L’article constitutionnel proposé, qui vient d’être rejeté, reste abstrait et laisse une grande marge d’interprétation sur ce qui est "digne d’être protégé". Les opposant·es semblent à court d’arguments juridiques, invoquant que d’autres biens clairement protégés par la Constitution comme la sécurité alimentaire ou énergétique seraient mis en péril. Perplexe, on peut se demander pourquoi des sujets d’une telle importance font l’objet d’une votation populaire passive. Le "non" de l’électorat ne traduit pas un consensus social et ne signifie pas non plus que la Suisse fournit déjà des prestations satisfaisantes en matière de biodiversité. La Suisse n’a pas encore atteint tous les objectifs du Plan d’action Biodiversité existant et la biodiversité reste sous pression.
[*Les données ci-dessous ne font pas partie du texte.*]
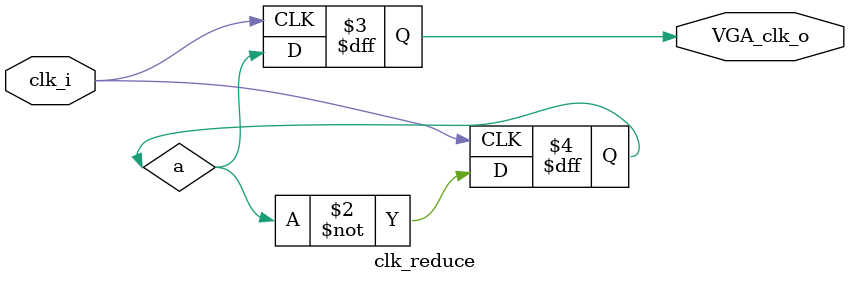
<source format=sv>
module clk_reduce (
    input logic clk_i,
    output logic VGA_clk_o
);
    logic a;

    always_ff @(posedge clk_i) begin
        a <= ~a;
        VGA_clk_o <= a;
    end
endmodule

</source>
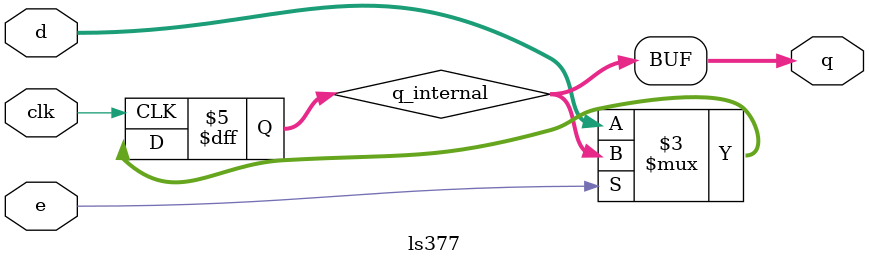
<source format=sv>

/*      _____________
      _|             |_
e    |_|1          20|_| VCC
      _|             |_                     
q(0) |_|2          19|_| q(7)
      _|             |_
d(0) |_|3          18|_| d(7)
      _|             |_
d(1) |_|4          17|_| d(6)
      _|             |_
q(1) |_|5          16|_| q(6)
      _|             |_
q(2) |_|6          15|_| q(5)
      _|             |_
d(2) |_|7          14|_| d(5)
      _|             |_
d(3) |_|8          13|_| d(4)
      _|             |_
q(3) |_|9          12|_| q(4)
      _|             |_
GND  |_|10         11|_| clk
       |_____________|
*/

module ls377
(
	input  [7:0] d,
	input        clk,
	input        e,
	output [7:0] q
);

reg [7:0] q_internal;

always_ff @(posedge clk) begin
	if(e)
		q_internal <= q_internal;
	else
		q_internal <= d;
end

assign q = q_internal;

endmodule

</source>
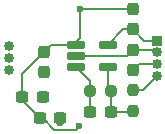
<source format=gtl>
G04 #@! TF.GenerationSoftware,KiCad,Pcbnew,8.0.6*
G04 #@! TF.CreationDate,2025-07-17T13:08:23-05:00*
G04 #@! TF.ProjectId,DetectorAcc,44657465-6374-46f7-9241-63632e6b6963,rev?*
G04 #@! TF.SameCoordinates,Original*
G04 #@! TF.FileFunction,Copper,L1,Top*
G04 #@! TF.FilePolarity,Positive*
%FSLAX46Y46*%
G04 Gerber Fmt 4.6, Leading zero omitted, Abs format (unit mm)*
G04 Created by KiCad (PCBNEW 8.0.6) date 2025-07-17 13:08:23*
%MOMM*%
%LPD*%
G01*
G04 APERTURE LIST*
G04 Aperture macros list*
%AMRoundRect*
0 Rectangle with rounded corners*
0 $1 Rounding radius*
0 $2 $3 $4 $5 $6 $7 $8 $9 X,Y pos of 4 corners*
0 Add a 4 corners polygon primitive as box body*
4,1,4,$2,$3,$4,$5,$6,$7,$8,$9,$2,$3,0*
0 Add four circle primitives for the rounded corners*
1,1,$1+$1,$2,$3*
1,1,$1+$1,$4,$5*
1,1,$1+$1,$6,$7*
1,1,$1+$1,$8,$9*
0 Add four rect primitives between the rounded corners*
20,1,$1+$1,$2,$3,$4,$5,0*
20,1,$1+$1,$4,$5,$6,$7,0*
20,1,$1+$1,$6,$7,$8,$9,0*
20,1,$1+$1,$8,$9,$2,$3,0*%
G04 Aperture macros list end*
G04 #@! TA.AperFunction,ComponentPad*
%ADD10C,0.850000*%
G04 #@! TD*
G04 #@! TA.AperFunction,ComponentPad*
%ADD11O,0.850000X0.850000*%
G04 #@! TD*
G04 #@! TA.AperFunction,ComponentPad*
%ADD12R,0.850000X0.850000*%
G04 #@! TD*
G04 #@! TA.AperFunction,SMDPad,CuDef*
%ADD13RoundRect,0.162500X-0.617500X-0.162500X0.617500X-0.162500X0.617500X0.162500X-0.617500X0.162500X0*%
G04 #@! TD*
G04 #@! TA.AperFunction,SMDPad,CuDef*
%ADD14RoundRect,0.237500X0.237500X-0.250000X0.237500X0.250000X-0.237500X0.250000X-0.237500X-0.250000X0*%
G04 #@! TD*
G04 #@! TA.AperFunction,SMDPad,CuDef*
%ADD15RoundRect,0.237500X-0.250000X-0.237500X0.250000X-0.237500X0.250000X0.237500X-0.250000X0.237500X0*%
G04 #@! TD*
G04 #@! TA.AperFunction,SMDPad,CuDef*
%ADD16RoundRect,0.237500X0.300000X0.237500X-0.300000X0.237500X-0.300000X-0.237500X0.300000X-0.237500X0*%
G04 #@! TD*
G04 #@! TA.AperFunction,SMDPad,CuDef*
%ADD17RoundRect,0.237500X-0.237500X0.300000X-0.237500X-0.300000X0.237500X-0.300000X0.237500X0.300000X0*%
G04 #@! TD*
G04 #@! TA.AperFunction,SMDPad,CuDef*
%ADD18RoundRect,0.237500X0.237500X-0.300000X0.237500X0.300000X-0.237500X0.300000X-0.237500X-0.300000X0*%
G04 #@! TD*
G04 #@! TA.AperFunction,SMDPad,CuDef*
%ADD19RoundRect,0.237500X-0.300000X-0.237500X0.300000X-0.237500X0.300000X0.237500X-0.300000X0.237500X0*%
G04 #@! TD*
G04 #@! TA.AperFunction,ViaPad*
%ADD20C,0.600000*%
G04 #@! TD*
G04 #@! TA.AperFunction,Conductor*
%ADD21C,0.200000*%
G04 #@! TD*
G04 APERTURE END LIST*
D10*
X129750000Y-78187500D03*
D11*
X129750000Y-79187500D03*
X129750000Y-80187500D03*
D12*
X142250000Y-77687500D03*
D11*
X142250000Y-78687500D03*
X142250000Y-79687500D03*
X142250000Y-80687500D03*
D13*
X135400000Y-78050000D03*
X135400000Y-79000000D03*
X135400000Y-79950000D03*
X138100000Y-79950000D03*
X138100000Y-78050000D03*
D14*
X140250000Y-83662500D03*
X140250000Y-81837500D03*
D15*
X136587500Y-82000000D03*
X138412500Y-82000000D03*
D16*
X132612500Y-82500000D03*
X130887500Y-82500000D03*
X134112500Y-84250000D03*
X132387500Y-84250000D03*
D17*
X132750000Y-78637500D03*
X132750000Y-80362500D03*
D18*
X140250000Y-76750000D03*
X140250000Y-75025000D03*
D17*
X140250000Y-78456250D03*
X140250000Y-80181250D03*
D19*
X136637500Y-83750000D03*
X138362500Y-83750000D03*
D20*
X135677403Y-84943100D03*
X134112500Y-84627401D03*
X135790200Y-75000001D03*
X135400000Y-79950000D03*
X132750000Y-80362500D03*
X132612500Y-82500000D03*
D21*
X133568749Y-85227401D02*
X135393102Y-85227401D01*
X132591348Y-84250000D02*
X133568749Y-85227401D01*
X135393102Y-85227401D02*
X135677403Y-84943100D01*
X132387500Y-84250000D02*
X132591348Y-84250000D01*
X130887500Y-82750000D02*
X132387500Y-84250000D01*
X130887500Y-82500000D02*
X130887500Y-82750000D01*
X140225001Y-75000001D02*
X140250000Y-75025000D01*
X135790200Y-75000001D02*
X140225001Y-75000001D01*
X135790200Y-77459800D02*
X135790200Y-75000001D01*
X135400000Y-77850000D02*
X135790200Y-77459800D01*
X135400000Y-78050000D02*
X135400000Y-77850000D01*
X136587500Y-83700000D02*
X136637500Y-83750000D01*
X136587500Y-82000000D02*
X136587500Y-83700000D01*
X136587500Y-81137500D02*
X136587500Y-82000000D01*
X135400000Y-79950000D02*
X136587500Y-81137500D01*
X140743750Y-79687500D02*
X140250000Y-80181250D01*
X142250000Y-79687500D02*
X140743750Y-79687500D01*
X141100000Y-81837500D02*
X142250000Y-80687500D01*
X140250000Y-81837500D02*
X141100000Y-81837500D01*
X140162500Y-83750000D02*
X140250000Y-83662500D01*
X138362500Y-83750000D02*
X140162500Y-83750000D01*
X138412500Y-83700000D02*
X138362500Y-83750000D01*
X138412500Y-82000000D02*
X138412500Y-83700000D01*
X138100000Y-81687500D02*
X138412500Y-82000000D01*
X138100000Y-79950000D02*
X138100000Y-81687500D01*
X139400000Y-76750000D02*
X138100000Y-78050000D01*
X140250000Y-76750000D02*
X139400000Y-76750000D01*
X141187500Y-77687500D02*
X140250000Y-76750000D01*
X142250000Y-77687500D02*
X141187500Y-77687500D01*
X142018750Y-78456250D02*
X142250000Y-78687500D01*
X140250000Y-78456250D02*
X142018750Y-78456250D01*
X135400000Y-79000000D02*
X139706250Y-79000000D01*
X139706250Y-79000000D02*
X140250000Y-78456250D01*
X133337500Y-78050000D02*
X135400000Y-78050000D01*
X132750000Y-78637500D02*
X133337500Y-78050000D01*
X130887500Y-80500000D02*
X132750000Y-78637500D01*
X130887500Y-82500000D02*
X130887500Y-80500000D01*
M02*

</source>
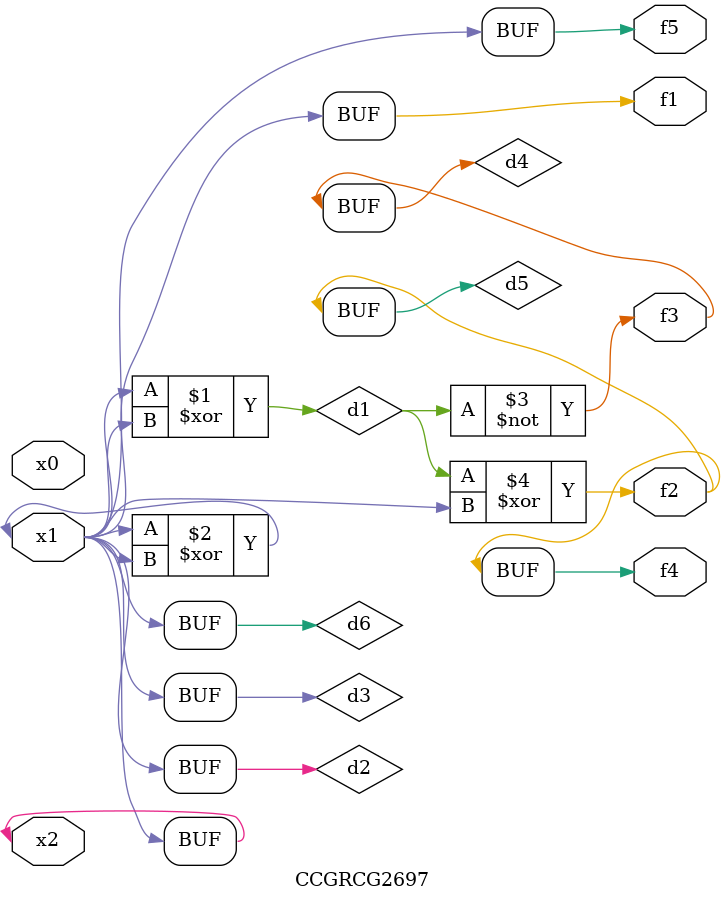
<source format=v>
module CCGRCG2697(
	input x0, x1, x2,
	output f1, f2, f3, f4, f5
);

	wire d1, d2, d3, d4, d5, d6;

	xor (d1, x1, x2);
	buf (d2, x1, x2);
	xor (d3, x1, x2);
	nor (d4, d1);
	xor (d5, d1, d2);
	buf (d6, d2, d3);
	assign f1 = d6;
	assign f2 = d5;
	assign f3 = d4;
	assign f4 = d5;
	assign f5 = d6;
endmodule

</source>
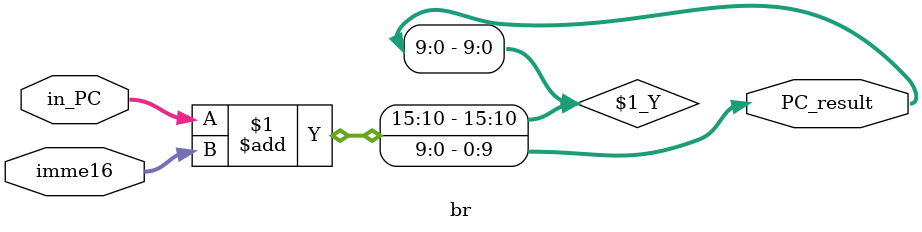
<source format=v>
module br(
  input [0:15] imme16,
  input [0:9] in_PC,

  output [0:9] PC_result
);

assign PC_result = in_PC + imme16;

endmodule
</source>
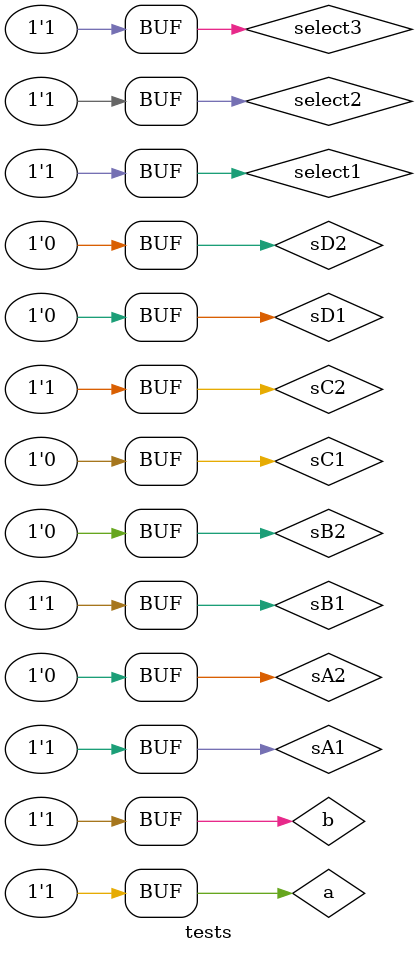
<source format=v>
module mux ( output s,
             input a,
             input b,
             input select );
    // definir dados locais
    wire not_select;
    wire sa;
    wire sb;
    // descrever por portas
    not NOT1 ( not_select, select );
    and AND1 ( sa, a, not_select );
    and AND2 ( sb, b, select );
    or OR1 ( s , sa, sb );
endmodule // mux
module tests;
// ------------------------- definir dados
    reg a, b, select1, select2, select3;
    wire sA1, sA2, sA, 
         sB1, sB2, sB, 
         sC1, sC2, sC, 
         sD1, sD2, sD, 
         s01, s02, s;
    // saidas independentes
    and AND ( sA1, a, b ); 
    nand NAND ( sA2, a, b );
    or OR ( sB1, a, b ); 
    nor NOR ( sB2, a, b );
    xor XOR ( sC1, a, b ); 
    xnor XNOR ( sC2, a, b );
    not NOT1 ( sD1, a ); 
    not NOT2 ( sD2, b );
    // saidas selecionaveis
    mux MUX1 ( sA, sA1, sA2, select1 );
    mux MUX2 ( sB, sB1, sB2, select1 );
    mux MUX3 ( sC, sC1, sC2, select1 );
    mux MUX4 ( sD, sD1, sD2, select1 );
    mux MUX5 ( s01, sA, sB, select2 );
    mux MUX6 ( s02, sC, sD, select2 );
    mux MUX7 ( s, s01, s02, select3 );
// ------------------------- parte principal
    initial
    begin : main
        $display("Exemplo_0705");
        $display("Test LU's module");
        $display("a b sel1 sel2 sel3 s");

           a = 1'b0; b = 1'b0; select1 = 1'b0; select2 = 1'b0; select3 = 1'b0;
        // projetar testes do modulo
        #1 $monitor("%b %b %3b %3b %3b %3b", a, b, select1, select2, select3, s);
        // 000
        #1           b = 1'b1;
        #1 a = 1'b1; b = 1'b0;
        #1           b = 1'b1;
        // 001
        #1 a = 1'b0; b = 1'b0;                                 select3 = 1'b1;
        #1           b = 1'b1;
        #1 a = 1'b1; b = 1'b0;
        #1           b = 1'b1;
        // 010
        #1 a = 1'b0; b = 1'b0;                 select2 = 1'b1; select3 = 1'b0;
        #1           b = 1'b1;
        #1 a = 1'b1; b = 1'b0;
        #1           b = 1'b1;
        // 011
        #1 a = 1'b0; b = 1'b0;                                 select3 = 1'b1;
        #1           b = 1'b1;
        #1 a = 1'b1; b = 1'b0;
        #1           b = 1'b1;
        // 100
        #1 a = 1'b0; b = 1'b0; select1 = 1'b1; select2 = 1'b0; select3 = 1'b0;
        #1           b = 1'b1;
        #1 a = 1'b1; b = 1'b0;
        #1           b = 1'b1;
        // 101
        #1 a = 1'b0; b = 1'b0;                                 select3 = 1'b1;
        #1           b = 1'b1;
        #1 a = 1'b1; b = 1'b0;
        #1           b = 1'b1;
        // 110
        #1 a = 1'b0; b = 1'b0;                 select2 = 1'b1; select3 = 1'b0;
        #1           b = 1'b1;
        #1 a = 1'b1; b = 1'b0;
        #1           b = 1'b1;
        // 111
        #1 a = 1'b0; b = 1'b0;                                 select3 = 1'b1;
        #1           b = 1'b1;
        #1 a = 1'b1; b = 1'b0;
        #1           b = 1'b1;
    end
endmodule // tests
</source>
La large alliance d’organisations de protection de la nature et du paysage qui avait lancé l’Initiative biodiversité espérait convaincre de nombreux citoyens et citoyennes en associant le patrimoine naturel et culturel. En effet, personne ne peut sérieusement s’opposer à la protection de la culture et de la nature. Sur le fond, il ne s’agit guère d’un objectif supérieur comme la "protection des espèces", mais plutôt de la souveraineté d’interprétation politique sur le comment, de la responsabilité, des coûts, et de savoir qui assume les deux derniers.
Les arguments scientifiques sur la valeur indiscutable de la biodiversité neutraliseront difficilement l’énorme "charge" idéologique le long des lignes de conflit de la société. En revanche, la politique est une opposition vécue et productive, et son activité principale consiste à concilier les intérêts avec pragmatisme. Voilà pourquoi tous les acteurs et actrices, y compris au-delà des associations environnementales et des partis de gauche, doivent s’asseoir autour d’une table, comme l’a formulé à la suite du "non" la conseillère nationale Jaqueline de Quattro, elle-même opposée à l’initiative. Tous inclut, outre la protection de la nature et l’agriculture, les secteurs de l’alimentation, de l’eau et du bâtiment. Dans une perspective systémique globale, il serait également nécessaire de dialoguer avec les propriétaires de jardins recouverts de pierres ou de chats libres.
Même après le "non" à l’initiative, il s’agit de mettre en œuvre, ensemble et de manière cohérente, le Plan d’action Biodiversité. Dans le cadre juridique et de promotion actuel, il existe déjà une marge de manœuvre afin de mieux apprécier la biodiversité et les personnes qui la protègent. Une étude menée par le FiBL et la Station ornithologique suisse montre la motivation d’un conseil plus exhaustif à la ferme en vue de l’aménagement de surfaces de promotion de la biodiversité plus importantes et de meilleure qualité, sans aucune interdiction (voir liens vers l’étude et la "Voix de la biodiversité" de Pascale Cornuz ci-après). Une promotion axée sur les objectifs plutôt que sur les mesures, telle qu’elle est pratiquée dans le projet pilote ZiBiF, auquel le FiBL participe, augmente la liberté et réduit les démarches administratives. En outre, elle "plaît" davantage à de nombreux agriculteurs et agricultrices (voir aussi la "Voix de la biodiversité" de Rebekka Frick).